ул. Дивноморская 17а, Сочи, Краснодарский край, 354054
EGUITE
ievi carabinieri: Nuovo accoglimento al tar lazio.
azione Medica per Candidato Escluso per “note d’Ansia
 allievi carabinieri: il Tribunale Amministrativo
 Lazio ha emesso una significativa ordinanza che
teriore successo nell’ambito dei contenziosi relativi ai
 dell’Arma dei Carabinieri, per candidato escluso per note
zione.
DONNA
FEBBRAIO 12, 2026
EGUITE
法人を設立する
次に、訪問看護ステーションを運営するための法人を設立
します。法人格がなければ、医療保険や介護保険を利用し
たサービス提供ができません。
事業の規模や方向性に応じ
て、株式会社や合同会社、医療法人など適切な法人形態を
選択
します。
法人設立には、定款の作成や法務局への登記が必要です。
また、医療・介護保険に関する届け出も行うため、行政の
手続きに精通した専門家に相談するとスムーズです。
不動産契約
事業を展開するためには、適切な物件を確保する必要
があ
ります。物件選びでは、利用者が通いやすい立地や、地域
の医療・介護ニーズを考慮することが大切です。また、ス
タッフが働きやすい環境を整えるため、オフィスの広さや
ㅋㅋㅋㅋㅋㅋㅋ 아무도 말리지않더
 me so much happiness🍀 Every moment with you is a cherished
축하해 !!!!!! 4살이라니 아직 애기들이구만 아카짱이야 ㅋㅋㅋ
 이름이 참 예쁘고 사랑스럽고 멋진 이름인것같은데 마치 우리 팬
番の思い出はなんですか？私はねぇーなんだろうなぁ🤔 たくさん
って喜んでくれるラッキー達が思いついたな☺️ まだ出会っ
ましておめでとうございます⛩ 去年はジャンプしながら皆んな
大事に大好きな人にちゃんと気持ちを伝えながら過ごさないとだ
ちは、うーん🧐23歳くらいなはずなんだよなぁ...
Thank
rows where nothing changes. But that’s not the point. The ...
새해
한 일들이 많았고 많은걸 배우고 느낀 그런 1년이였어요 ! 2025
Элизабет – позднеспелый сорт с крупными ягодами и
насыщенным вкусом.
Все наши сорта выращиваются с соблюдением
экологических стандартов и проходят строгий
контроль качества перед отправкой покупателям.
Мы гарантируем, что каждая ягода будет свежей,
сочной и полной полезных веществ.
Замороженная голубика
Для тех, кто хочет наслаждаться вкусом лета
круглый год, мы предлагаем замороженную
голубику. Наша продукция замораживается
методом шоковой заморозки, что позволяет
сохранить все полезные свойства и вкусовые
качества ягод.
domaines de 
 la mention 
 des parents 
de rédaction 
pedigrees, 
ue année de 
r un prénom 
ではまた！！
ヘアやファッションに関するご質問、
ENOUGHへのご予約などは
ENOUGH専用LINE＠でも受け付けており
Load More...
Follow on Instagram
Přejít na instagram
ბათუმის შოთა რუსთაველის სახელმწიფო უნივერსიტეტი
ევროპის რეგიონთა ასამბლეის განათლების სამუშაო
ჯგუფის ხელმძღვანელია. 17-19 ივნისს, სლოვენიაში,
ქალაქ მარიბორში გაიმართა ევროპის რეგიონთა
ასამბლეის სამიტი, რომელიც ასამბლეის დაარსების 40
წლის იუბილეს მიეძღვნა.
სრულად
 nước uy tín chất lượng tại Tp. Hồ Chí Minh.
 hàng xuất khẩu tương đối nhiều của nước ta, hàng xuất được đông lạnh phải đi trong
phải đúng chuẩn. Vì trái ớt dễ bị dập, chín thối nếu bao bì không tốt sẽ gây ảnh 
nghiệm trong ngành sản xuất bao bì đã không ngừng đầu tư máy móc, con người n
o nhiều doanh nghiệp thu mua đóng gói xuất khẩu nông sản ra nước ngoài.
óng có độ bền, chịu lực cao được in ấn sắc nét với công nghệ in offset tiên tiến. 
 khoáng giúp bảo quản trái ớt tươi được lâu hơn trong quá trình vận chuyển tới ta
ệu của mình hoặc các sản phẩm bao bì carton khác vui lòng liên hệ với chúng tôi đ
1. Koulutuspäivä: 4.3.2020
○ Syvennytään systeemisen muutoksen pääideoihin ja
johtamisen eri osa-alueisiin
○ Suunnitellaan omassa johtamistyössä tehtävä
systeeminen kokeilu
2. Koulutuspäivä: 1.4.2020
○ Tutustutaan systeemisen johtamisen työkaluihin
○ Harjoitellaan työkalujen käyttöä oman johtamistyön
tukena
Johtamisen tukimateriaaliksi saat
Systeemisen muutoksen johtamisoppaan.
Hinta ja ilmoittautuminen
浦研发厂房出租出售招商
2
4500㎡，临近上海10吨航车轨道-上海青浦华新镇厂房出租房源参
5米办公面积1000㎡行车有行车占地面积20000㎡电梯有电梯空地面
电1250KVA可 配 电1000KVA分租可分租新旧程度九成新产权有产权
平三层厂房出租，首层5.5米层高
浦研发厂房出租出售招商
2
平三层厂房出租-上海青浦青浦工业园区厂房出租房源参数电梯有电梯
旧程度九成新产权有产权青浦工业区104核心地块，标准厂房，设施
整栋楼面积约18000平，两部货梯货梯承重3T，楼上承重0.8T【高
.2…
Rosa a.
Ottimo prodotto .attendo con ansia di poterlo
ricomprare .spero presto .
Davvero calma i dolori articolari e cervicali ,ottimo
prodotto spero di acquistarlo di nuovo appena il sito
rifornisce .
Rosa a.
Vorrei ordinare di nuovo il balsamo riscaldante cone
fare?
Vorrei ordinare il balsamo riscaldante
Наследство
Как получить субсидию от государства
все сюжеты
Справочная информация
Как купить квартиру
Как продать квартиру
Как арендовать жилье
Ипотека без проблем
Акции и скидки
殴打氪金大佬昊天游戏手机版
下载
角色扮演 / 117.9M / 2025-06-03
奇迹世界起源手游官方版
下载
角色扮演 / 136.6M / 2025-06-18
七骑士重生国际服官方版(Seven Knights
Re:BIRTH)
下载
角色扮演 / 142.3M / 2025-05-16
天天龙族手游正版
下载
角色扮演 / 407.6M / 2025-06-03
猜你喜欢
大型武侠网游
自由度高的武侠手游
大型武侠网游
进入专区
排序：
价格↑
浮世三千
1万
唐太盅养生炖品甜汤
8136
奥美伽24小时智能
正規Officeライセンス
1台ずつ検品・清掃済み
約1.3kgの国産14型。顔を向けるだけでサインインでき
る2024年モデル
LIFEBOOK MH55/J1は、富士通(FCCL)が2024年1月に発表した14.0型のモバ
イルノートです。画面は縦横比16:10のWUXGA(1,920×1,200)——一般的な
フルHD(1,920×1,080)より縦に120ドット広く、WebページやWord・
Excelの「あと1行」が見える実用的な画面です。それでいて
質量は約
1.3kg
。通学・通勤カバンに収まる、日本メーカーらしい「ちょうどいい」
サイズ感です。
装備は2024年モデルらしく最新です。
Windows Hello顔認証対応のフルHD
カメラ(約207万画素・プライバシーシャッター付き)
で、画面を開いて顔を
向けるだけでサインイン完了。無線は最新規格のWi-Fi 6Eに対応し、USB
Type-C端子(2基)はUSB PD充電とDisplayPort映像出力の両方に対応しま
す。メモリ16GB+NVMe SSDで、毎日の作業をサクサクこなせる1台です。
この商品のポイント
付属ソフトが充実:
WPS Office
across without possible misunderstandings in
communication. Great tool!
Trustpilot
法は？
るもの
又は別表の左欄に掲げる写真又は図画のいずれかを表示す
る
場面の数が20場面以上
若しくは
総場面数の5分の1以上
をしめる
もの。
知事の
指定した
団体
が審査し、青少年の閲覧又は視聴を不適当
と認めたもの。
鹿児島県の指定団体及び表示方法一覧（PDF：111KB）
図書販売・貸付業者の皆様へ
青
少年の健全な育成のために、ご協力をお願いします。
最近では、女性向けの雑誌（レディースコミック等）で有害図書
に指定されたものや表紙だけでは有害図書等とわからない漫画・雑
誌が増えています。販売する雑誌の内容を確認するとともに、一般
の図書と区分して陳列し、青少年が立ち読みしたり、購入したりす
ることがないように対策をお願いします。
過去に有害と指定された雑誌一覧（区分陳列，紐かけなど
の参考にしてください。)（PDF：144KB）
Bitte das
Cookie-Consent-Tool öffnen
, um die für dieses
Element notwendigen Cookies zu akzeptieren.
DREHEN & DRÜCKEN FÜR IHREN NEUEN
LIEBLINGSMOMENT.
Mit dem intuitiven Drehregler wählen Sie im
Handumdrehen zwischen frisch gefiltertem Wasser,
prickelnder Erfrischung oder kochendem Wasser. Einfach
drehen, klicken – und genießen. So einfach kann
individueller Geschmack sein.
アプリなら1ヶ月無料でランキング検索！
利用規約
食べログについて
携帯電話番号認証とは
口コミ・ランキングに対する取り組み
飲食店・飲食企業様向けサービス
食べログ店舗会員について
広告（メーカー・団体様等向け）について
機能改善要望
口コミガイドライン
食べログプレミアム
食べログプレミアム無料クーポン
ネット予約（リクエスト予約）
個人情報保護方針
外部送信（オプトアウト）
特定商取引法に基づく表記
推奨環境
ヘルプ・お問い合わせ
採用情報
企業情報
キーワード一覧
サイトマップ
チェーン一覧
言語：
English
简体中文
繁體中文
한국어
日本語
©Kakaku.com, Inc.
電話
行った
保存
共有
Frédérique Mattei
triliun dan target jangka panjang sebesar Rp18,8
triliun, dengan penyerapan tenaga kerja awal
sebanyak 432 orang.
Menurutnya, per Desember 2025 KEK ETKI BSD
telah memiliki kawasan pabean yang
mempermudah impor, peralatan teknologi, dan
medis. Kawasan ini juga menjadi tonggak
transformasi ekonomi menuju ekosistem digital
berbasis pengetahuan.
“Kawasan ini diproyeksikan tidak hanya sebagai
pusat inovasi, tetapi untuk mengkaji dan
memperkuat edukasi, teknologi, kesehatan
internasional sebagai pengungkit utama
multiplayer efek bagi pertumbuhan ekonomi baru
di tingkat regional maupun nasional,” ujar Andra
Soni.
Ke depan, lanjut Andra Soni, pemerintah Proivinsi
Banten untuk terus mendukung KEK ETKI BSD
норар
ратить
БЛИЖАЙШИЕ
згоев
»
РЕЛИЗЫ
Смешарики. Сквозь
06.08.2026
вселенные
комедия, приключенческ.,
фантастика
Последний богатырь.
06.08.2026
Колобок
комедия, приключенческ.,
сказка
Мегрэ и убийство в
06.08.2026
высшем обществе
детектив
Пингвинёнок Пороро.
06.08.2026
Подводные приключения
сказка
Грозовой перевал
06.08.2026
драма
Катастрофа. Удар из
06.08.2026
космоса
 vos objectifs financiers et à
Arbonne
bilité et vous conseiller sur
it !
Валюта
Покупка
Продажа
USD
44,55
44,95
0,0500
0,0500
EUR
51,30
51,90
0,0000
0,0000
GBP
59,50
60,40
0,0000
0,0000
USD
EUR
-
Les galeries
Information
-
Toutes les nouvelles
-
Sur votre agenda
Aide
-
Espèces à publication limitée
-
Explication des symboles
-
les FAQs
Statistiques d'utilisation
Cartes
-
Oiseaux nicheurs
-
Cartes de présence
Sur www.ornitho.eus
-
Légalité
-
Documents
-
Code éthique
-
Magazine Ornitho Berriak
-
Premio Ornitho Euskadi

Problem to solve
From the preceding material, count every line that contains the word "квартиру". Reply with the number only.

Result below
2